Publié dans Communiqués

Réforme du Programme de l’expérience québécoise (PEQ) : Une réforme importante qui arrive dans un moment inopportun

Par Charles Milliard
Président-directeur général

La nouvelle réforme du Programme de l’expérience québécoise (PEQ), annoncée aujourd’hui par le gouvernement du Québec arrive dans un contexte d’incertitude économique où les besoins futurs de main-d’œuvre sont difficiles à évaluer, constate la Fédération des chambres de commerce du Québec (FCCQ).

Même si les changements proposés semblent respecter davantage les besoins du marché du travail et pourraient permettre une meilleure intégration des immigrants, cette réforme arrive toutefois au mauvais moment. Alors que tous se questionnent sur l’état du marché du travail et l’ampleur de la reprise économique à venir, cette annonce apparait précipitée.

« Malgré nos questionnements face au moment choisi pour opérer une telle réforme dû à la situation actuelle, nous pensons que les modifications apportées à ce programme sont davantage en adéquation avec les besoins du marché du travail », précise Charles Milliard, président-directeur général de la FCCQ. « En effet, nous affirmions déjà à l’automne dernier que le meilleur indice d’intégration d’un immigrant résulte dans sa capacité à trouver un emploi de qualité et à le conserver. Les propositions faites aujourd’hui vont dans ce sens et nous tenions ainsi à les saluer. »

Nous soulignons également que la collaboration avec le gouvernement fédéral sera nécessaire pour allonger la durée des permis de travail, et ainsi permettre aux candidats à l’immigration d’accumuler l’expérience nécessaire à l’octroi d’un certificat de sélection du Québec.

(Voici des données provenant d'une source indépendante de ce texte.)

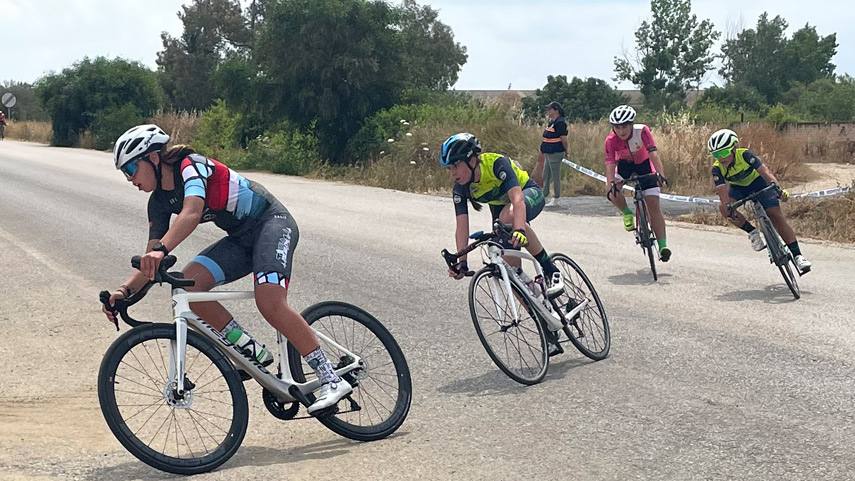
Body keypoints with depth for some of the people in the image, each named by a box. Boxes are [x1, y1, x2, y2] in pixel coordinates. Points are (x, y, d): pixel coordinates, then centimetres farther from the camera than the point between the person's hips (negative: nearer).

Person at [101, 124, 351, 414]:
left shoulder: (190, 166, -19)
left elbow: (191, 213, -38)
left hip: (271, 221, -8)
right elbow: (151, 262, 3)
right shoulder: (159, 202, 5)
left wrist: (161, 250, -52)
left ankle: (331, 379, -19)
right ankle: (251, 351, -3)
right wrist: (126, 290, -14)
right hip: (241, 237, 8)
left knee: (270, 303, -27)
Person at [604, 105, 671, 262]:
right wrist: (611, 183, -50)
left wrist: (660, 173, -55)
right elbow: (610, 164, -33)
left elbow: (653, 153, -41)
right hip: (625, 164, 2)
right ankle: (627, 214, 3)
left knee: (653, 205, -11)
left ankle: (662, 245, -11)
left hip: (644, 164, -2)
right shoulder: (611, 140, -27)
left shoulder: (642, 131, -31)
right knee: (612, 192, -28)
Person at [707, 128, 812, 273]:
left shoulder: (744, 155, -32)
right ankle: (753, 232, -9)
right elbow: (722, 190, -36)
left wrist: (778, 188, -56)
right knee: (723, 208, -27)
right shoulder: (717, 169, -26)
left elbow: (764, 171, -41)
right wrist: (729, 211, -52)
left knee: (777, 216, -14)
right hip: (738, 187, 3)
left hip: (758, 182, -2)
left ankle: (797, 255, -12)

De plus, compte tenu de la durée prolongée de l’expérience de travail dorénavant nécessaire, certaines mesures devront être prises afin de faciliter le recrutement, mais également la mobilité professionnelle des travailleurs étrangers temporaires.

« Puisque l’utilisation du PEQ sera plus difficile et que davantage d’immigrants devront passer par le programme régulier des travailleurs qualifiés, nous invitons le gouvernement à s’attaquer rapidement aux lacunes de ce système, spécifiquement quant au délai de traitement des demandes et à la grille de sélection qui n’a toujours pas été mise à jour, malgré l’implantation du système Arrima », a conclu Charles Milliard.

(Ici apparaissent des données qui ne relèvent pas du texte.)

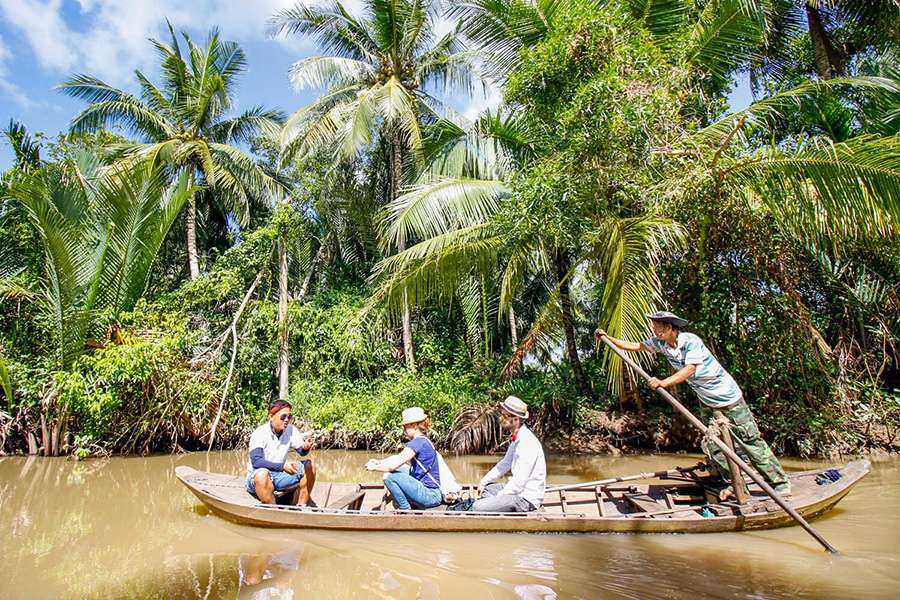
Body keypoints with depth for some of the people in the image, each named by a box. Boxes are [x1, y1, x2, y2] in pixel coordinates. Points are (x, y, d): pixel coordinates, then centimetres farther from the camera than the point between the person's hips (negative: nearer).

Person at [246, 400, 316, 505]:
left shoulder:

À propos de Charles Milliard
Président-directeur général

Charles Milliard est président-directeur général de la Fédération des chambres de commerce du Québec depuis janvier 2020. Gestionnaire chevronné, il a une longue expérience en affaires publiques, plus particulièrement dans le secteur pharmaceutique, de la santé et des sciences de la vie. Il a œuvré au sein du Groupe Uniprix durant 14 ans, occupant plusieurs responsabilités dans l’ensemble des fonctions de l’organisation. De 2013 à 2016, il y a occupé le rôle de vice-président exécutif du Groupe, ayant sous sa supervision la moitié des employés du siège social. Avant de se joindre à la FCCQ, il était vice-président, Santé, au sein du cabinet de relations publiques NATIONAL. Au fil des années, Charles Milliard a acquis une solide expérience en gestion d’enjeux stratégiques et financiers, en développement de stratégies politiques et gouvernementales, et a su développer d’importantes habiletés de leadership et de représentation publique des organisations.

Titulaire d’un baccalauréat en pharmacie et d’un certificat en économique de l’Université Laval, ainsi que d’un MBA de HEC Montréal, Charles Milliard est membre de l’Ordre des Pharmaciens du Québec. Chroniqueur santé à diverses émissions télé au cours des dernières années (Radio-Canada, TVA et V), il s’implique en outre à titre personnel au sein de plusieurs organismes culturels, notamment à titre de président du conseil d’administration du Festival TransAmériques et d’administrateur à l’Orchestre symphonique de Montréal, au Conseil des Arts de Montréal et à la Fondation Armand-Frappier.